Will pretreating walks with calcium work well on an inch or so of snow? Will it create enough brine?


----------



## bristolturf (Dec 20, 2008)

granular? probably not. Asphalt and concrete sidewalks are different but when I pretreated my drive with calcium, it melted off the really little accumulations probably 1/3 of an inch and under. Some areas it worked better than others. But it would probably have worst results on concrete since thats elevated and exposed to wind and colder temperatuires which would cause the sidewalks to freeze up more and allow more snow to accumulate.


----------



## snobgone (Feb 2, 2010)

Depends on the mositure content of the snow, temperature, amount applied and other factors but it can burn an inch off.


----------



## Wayne Volz (Mar 1, 2002)

*I would say so*

I think it does a great job when pre-treating.
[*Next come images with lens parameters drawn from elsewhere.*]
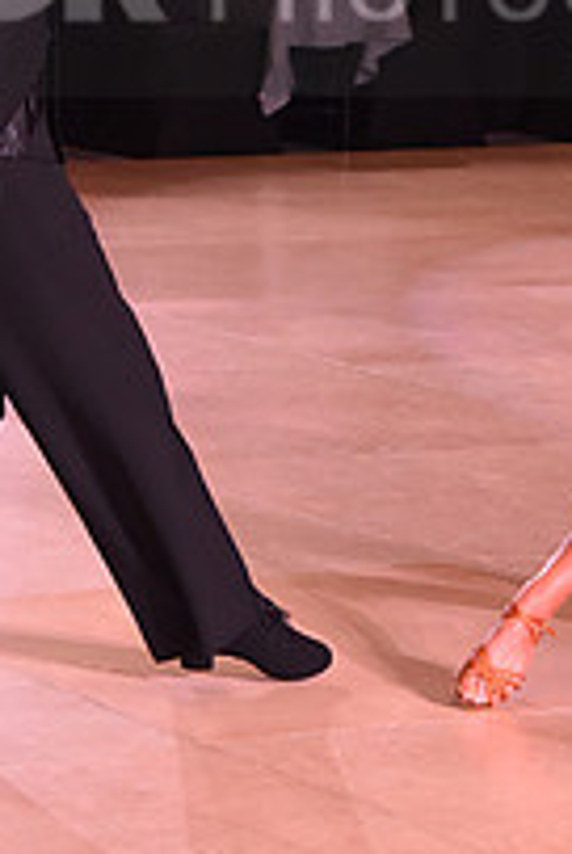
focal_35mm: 214
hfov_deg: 6.4
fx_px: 5083
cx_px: 465
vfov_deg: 9.5
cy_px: -42
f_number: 5.6
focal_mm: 75
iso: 2500
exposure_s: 1/320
We go about 4 pounds per 1,000 square feet if expecting a steady snow. Based on the the conditions mentioned above as well as ground temperature, and snow fall rate it will generally do a good job. If the rate is too fast, it will keep the snow from bonding and your shovel crew can remove it easier and faster.


----------



## Brinemaster (Jul 11, 2011)

Have you tried using salt brine ahead of the storm. Will dry and remain until precipitation. The brine created will prevent the ice from bonding. Much cheaper alternative to cal. or mag.


----------



## bharkness (Oct 8, 2008)

Pretreating with mineral well brine will melt 1 to 11/2 of snow on contact and keep any more than that from bonding to the walk way.
Call us we have brine.
Brad 
800-286-7312 MCS


----------



## Luther (Oct 31, 2007)

bharkness;1302299 said:


> Pretreating with mineral well brine will melt 1 to 11/2 of snow on contact and keep any more than that from bonding to the walk way.
> Call us we have brine.


Although I agree that pretreating with brine helps with the prevention of bonding, it will not make a 1.5" accumulation melt away or disappear. There will still be a sloppy mess to deal with.


----------



## Plow man Foster (Dec 10, 2010)

We have sprayed walks(with brine) and sprinkled a little bit of rock on sidewalks and surprisingly seen bare/ Wet walks if we get one inch but if you get more than one you're pushing it.


----------



## ChlorideGuy (Nov 24, 2008)

we ship 275 gallon totes to full truck loads on our decated fleet of trucks products range from 23% to 33% we can also blend any ratio of brine you want give us a call


----------



## leigh (Jan 2, 2009)

ChlorideGuy;1308042 said:


> we ship 275 gallon totes to full truck loads on our decated fleet of trucks products range from 23% to 33% we can also blend any ratio of brine you want give us a call


Have you ever figured out the furthest distance to ship before it becomes cost prohibative?
Don't have any brine wells out here in Ct.Rock salt is still 68.50 a ton.I see some are making there own brine.
Leigh


----------



## ChlorideGuy (Nov 24, 2008)

Leigh,

yes we have. and it is still cost effective to ship to Ct. no prob. give myself or Ed a call @ 1 877 3 4BRINE we can get you a quote out 

Thanks
Mike


----------



## dfd9 (Aug 18, 2010)

bharkness;1302299 said:


> Pretreating with mineral well brine will melt 1 to 11/2 of snow on contact
> Call us we have brine.
> Brad
> 800-286-7312 MCS


Horse hockey



TCLA;1302305 said:


> Although I agree that pretreating with brine helps with the prevention of bonding, it will not make a 1.5" accumulation melt away or disappear. There will still be a sloppy mess to deal with.


/\ /\ /\

What he said.


----------